# My pigeon make sound



## AmPidzi (Aug 26, 2021)

Hi, over 5 days got Sentine pigeon very young 1 Year old and some few months, now he is reffusing to eat out of hand but willing to make very close eye contact or even in some small case be touched and then he flys aways and is back in his nest.

Yesterday he started one sound to make contstantly almost its like wuhu,wuhu,wuhu or wuu, wuuu, wuu without on end quak, am tryed some vids and post but not good help, he still refusing to get closer to me but only face contact works great. Any ideas? How can am understand sound what he is meaking and meaning of it.

Thank you all


----------



## FeatheredBeauties85 (Aug 25, 2021)

Did you feed and poke? My pigeoon doesn’t reply anymore. I’ve become so lonely and pigeoony just won’t acknowledge me, now my salamander is also giving me some seriously salty vibes. Be happy your pigeoon makes a sounds, you and your sweet pigeoon are blessed.

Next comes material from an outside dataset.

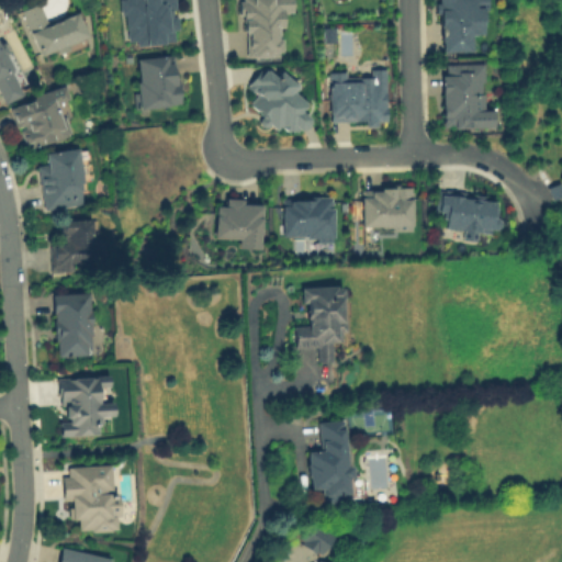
[(121,1),(127,0),(175,0),(177,11),(171,11),(172,20),(177,19),(178,31),(173,32),(175,43),(165,44),(165,45),(137,48),(137,43),(128,44),(125,17),(122,17),(121,1)]
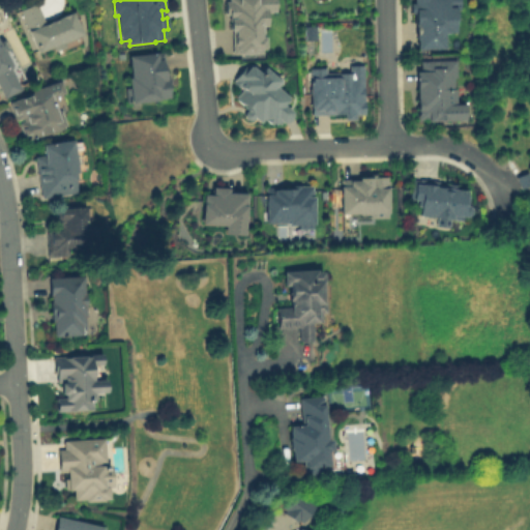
[(264,4),(264,10),(267,10),(267,24),(264,24),(264,29),(261,29),(261,38),(265,38),(266,48),(263,48),(263,52),(254,52),(254,48),(252,48),(252,28),(232,29),(232,21),(233,21),(233,13),(227,13),(227,3),(232,3),(232,0),(265,0),(266,4),(264,4)]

I am also starting a podcast, which is 1 hour of my favourite pigeoon sounds, can have sample?

spread your wings,
FB85


----------



## AmPidzi (Aug 26, 2021)

FeatheredBeauties85 said:


> Did you feed and poke? My pigeoon doesn’t reply anymore. I’ve become so lonely and pigeoony just won’t acknowledge me, now my salamander is also giving me some seriously salty vibes. Be happy your pigeoon makes a sounds, you and your sweet pigeoon are blessed.
> 
> I am also starting a podcast, which is 1 hour of my favourite pigeoon sounds, can have sample?
> 
> ...


Am to happy about sounds and he now respone on my helo or similar when am enter room where he lives with me, but wish to now more in deept what is meaning in that and why he is going in circle one time and go away and come back, but dont allow hand near him


----------



## 9toes (Apr 4, 2012)

He needs a mate!


----------



## Marina B (May 5, 2011)

Definitely calling for a mate.


----------



## AmPidzi (Aug 26, 2021)

He started today to make quak on end when he is in nest and when am say hello he fest very happy and go circle motions


----------



## Marina B (May 5, 2011)

Sounds as if he is courting you!


----------



## AmPidzi (Aug 26, 2021)

Marina B said:


> Sounds as if he is courting you!


Idk if thats bad think or good 🤧 tbh


----------



## Marina B (May 5, 2011)

Get him a female!


----------